По вечерам, после ремонта квартир, с Егором занимался мой муж. С самого начала эти занятия были очень серьезными, на них было положено очень много сил. Я аккомпанировала сыну. В каком-то смысле к счастью, мы находились \»в отказе\», и можно было все свободное время от ремонта квартир посвятить занятиям Егора.

Мать и сын— И все-таки почему ваш выбор пал на Монреаль?
— У меня были приглашения на работу в Австрию, Италию, Испанию, там бы у меня была работа, но… мы искали педагога нашему сыну. Посоветовавшись, в частности, с Ростроповичем, мы решили, что поедем в Монреаль, к Юлию Туровскому. Я очень благодарна Юлию за все. Благодарна за то, что, почти не зная нас, он позвонил в Австрию, где мы жили в крошечном отеле, полумертвые после всех выездных испытаний. Тогда он сказал, что если мы решимся приехать в Монреаль, то он будет заниматься с нашим сыном. Это была рука помощи. Мы погибали в буквальном смысле этого слова. Многие эмигранты, получив разрешение после отказа в течение многих лет, терялись, гибли морально и физически. Через 10 минут после первого звонка нас вновь позвали к телефону. Опять звонил Юлий, он добавил: \»Я забыл вам сказать, что буду заниматься с Егором бесплатно!\» Я об этом и мечтать не могла, это было уже 200-процентное счастье. Так мы приехали в Монреаль, где у меня до сих пор нет официальной работы.
В течение пяти лет Туровский бесплатно занимался с Егором, иногда по три-четыре часа. Каждый год я предлагала начать ему платить за уроки, но он всегда отвечал: он точно знает, что будет миллионером, но со следующего года.
В 14 лет Егор был принят в состав уникального камерного оркестра I Musici, созданного Юлием Туровским. Тогда он начал зарабатывать свои первые деньги и даже оплачивал наши долги. Потом сын продолжал свое образование у замечательного виолончелиста Б. Пергаменщикова в Кельне. Егор ушел из оркестра сам, не посоветовавшись с нами. Он знал, что ему нужно продолжать свою сольную карьеру, а совмещать это с работой в оркестре было совершенно невозможно. Мы постфактум узнали о том, что он объявил о своем решении Ю. Туровскому. Это было очень взрослое, зрелое решение. И до сих пор — сейчас ему 33 года — он как корабль в океане, он солист-виолончелист, что бывает очень редко.

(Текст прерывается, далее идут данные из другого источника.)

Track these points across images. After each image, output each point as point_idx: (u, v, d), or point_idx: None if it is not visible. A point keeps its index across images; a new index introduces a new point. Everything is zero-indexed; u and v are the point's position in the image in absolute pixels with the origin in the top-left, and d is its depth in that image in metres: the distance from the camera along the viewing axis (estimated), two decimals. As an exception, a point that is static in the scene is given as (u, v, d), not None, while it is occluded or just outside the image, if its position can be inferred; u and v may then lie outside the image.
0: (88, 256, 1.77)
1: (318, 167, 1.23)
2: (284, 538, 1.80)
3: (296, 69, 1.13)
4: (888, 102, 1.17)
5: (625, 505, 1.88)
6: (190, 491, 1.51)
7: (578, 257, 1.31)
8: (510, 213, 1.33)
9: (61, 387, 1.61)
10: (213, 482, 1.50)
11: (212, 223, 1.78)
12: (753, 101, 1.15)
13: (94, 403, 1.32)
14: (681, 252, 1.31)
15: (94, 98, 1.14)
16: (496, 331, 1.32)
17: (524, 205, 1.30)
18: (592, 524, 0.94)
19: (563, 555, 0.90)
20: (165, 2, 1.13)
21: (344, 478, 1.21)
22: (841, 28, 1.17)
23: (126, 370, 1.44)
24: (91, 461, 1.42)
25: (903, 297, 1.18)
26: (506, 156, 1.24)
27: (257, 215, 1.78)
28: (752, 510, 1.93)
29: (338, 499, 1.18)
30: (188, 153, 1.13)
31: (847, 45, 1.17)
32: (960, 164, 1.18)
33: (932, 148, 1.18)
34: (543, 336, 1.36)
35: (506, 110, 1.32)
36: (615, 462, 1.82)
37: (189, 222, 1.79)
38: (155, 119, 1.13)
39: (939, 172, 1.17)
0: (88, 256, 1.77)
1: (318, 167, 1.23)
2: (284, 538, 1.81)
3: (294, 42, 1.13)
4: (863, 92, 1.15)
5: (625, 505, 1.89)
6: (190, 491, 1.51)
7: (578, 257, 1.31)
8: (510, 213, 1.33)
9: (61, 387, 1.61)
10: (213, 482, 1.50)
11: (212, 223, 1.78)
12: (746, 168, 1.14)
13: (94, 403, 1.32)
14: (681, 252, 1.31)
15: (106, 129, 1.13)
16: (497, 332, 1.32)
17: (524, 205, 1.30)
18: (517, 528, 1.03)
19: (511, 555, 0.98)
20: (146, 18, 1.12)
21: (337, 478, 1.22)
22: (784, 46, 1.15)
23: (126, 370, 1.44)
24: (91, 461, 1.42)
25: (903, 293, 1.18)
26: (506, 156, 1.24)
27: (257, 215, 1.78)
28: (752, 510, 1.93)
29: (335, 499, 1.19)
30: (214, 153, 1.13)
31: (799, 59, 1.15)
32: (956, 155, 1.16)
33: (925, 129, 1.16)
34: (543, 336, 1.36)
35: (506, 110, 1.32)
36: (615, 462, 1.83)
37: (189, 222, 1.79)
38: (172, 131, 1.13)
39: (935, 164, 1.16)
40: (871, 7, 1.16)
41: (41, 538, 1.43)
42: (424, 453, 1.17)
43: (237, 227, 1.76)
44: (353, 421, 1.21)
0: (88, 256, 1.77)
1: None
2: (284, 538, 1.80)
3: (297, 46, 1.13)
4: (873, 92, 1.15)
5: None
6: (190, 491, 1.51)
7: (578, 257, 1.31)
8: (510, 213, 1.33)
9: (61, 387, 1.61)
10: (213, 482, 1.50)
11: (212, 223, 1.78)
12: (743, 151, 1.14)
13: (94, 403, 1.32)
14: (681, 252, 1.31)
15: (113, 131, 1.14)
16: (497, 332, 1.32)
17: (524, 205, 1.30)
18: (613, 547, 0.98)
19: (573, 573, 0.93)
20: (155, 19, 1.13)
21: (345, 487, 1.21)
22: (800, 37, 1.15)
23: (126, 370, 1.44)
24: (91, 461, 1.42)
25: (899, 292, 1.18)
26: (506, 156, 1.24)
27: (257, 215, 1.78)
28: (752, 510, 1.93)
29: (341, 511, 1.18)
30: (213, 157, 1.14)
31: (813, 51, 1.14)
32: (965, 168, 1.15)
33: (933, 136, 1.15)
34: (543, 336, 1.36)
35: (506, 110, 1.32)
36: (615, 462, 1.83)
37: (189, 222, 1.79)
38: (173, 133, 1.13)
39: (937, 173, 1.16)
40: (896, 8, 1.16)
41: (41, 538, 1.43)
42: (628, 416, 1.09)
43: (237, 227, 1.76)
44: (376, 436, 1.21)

Мать и сын— А вам приходилось выступать вместе с сыном?
— Конечно. И в Монреале я продолжала быть его концертмейстером. Вместе участвовали во многих конкурсах, съездили в Голландию, Югославию, Америку. Вообще благодаря Егору я выжила в тех жизненных обстоятельствах, в которых оказалась. У меня появился виолончельный репертуар, я опять стала концертировать, преподавать. Егор гастролировал по всему свету, солировал на концертах с Orchestre Symphonique de Montréal, the Toronto Symphony Orchestra, the Royal Philharmonic Orchestra of Flanders, the CBC Radio Orchestra, I Musici de Montreal, the Nouvel Ensemble Moderne, les Violons du Roy and the Geneva Chamber Orchestra. О нем пишут как о выдающемся виолончелисте нашего времени. Мне это очень приятно.

— Как сейчас продолжается ваша семейная традиция — учить детей музыке?
— У Егора 2 сына. Старшему в августе будет 8 лет, младшему — через месяц — 3 года. Старший учится играть на виолончели. Он очень способный мальчик, у него абсолютный слух. Посмотрим, что получится. \»Выращивать\» музыканта — это невероятно трудоемкий процесс.

— И все же вы довольны тем, как сложилась жизнь?
— Конечно. Часто после концертов Егора многие спрашивают меня, горжусь ли я им. Это последнее чувство, которое я испытываю в те моменты. Нет, не о гордости речь. Я рада, что участвовала в его судьбе. Да, да, я рада за него. Хотя это, может быть, покажется напыщенным, я благодарна ему, что была при деле.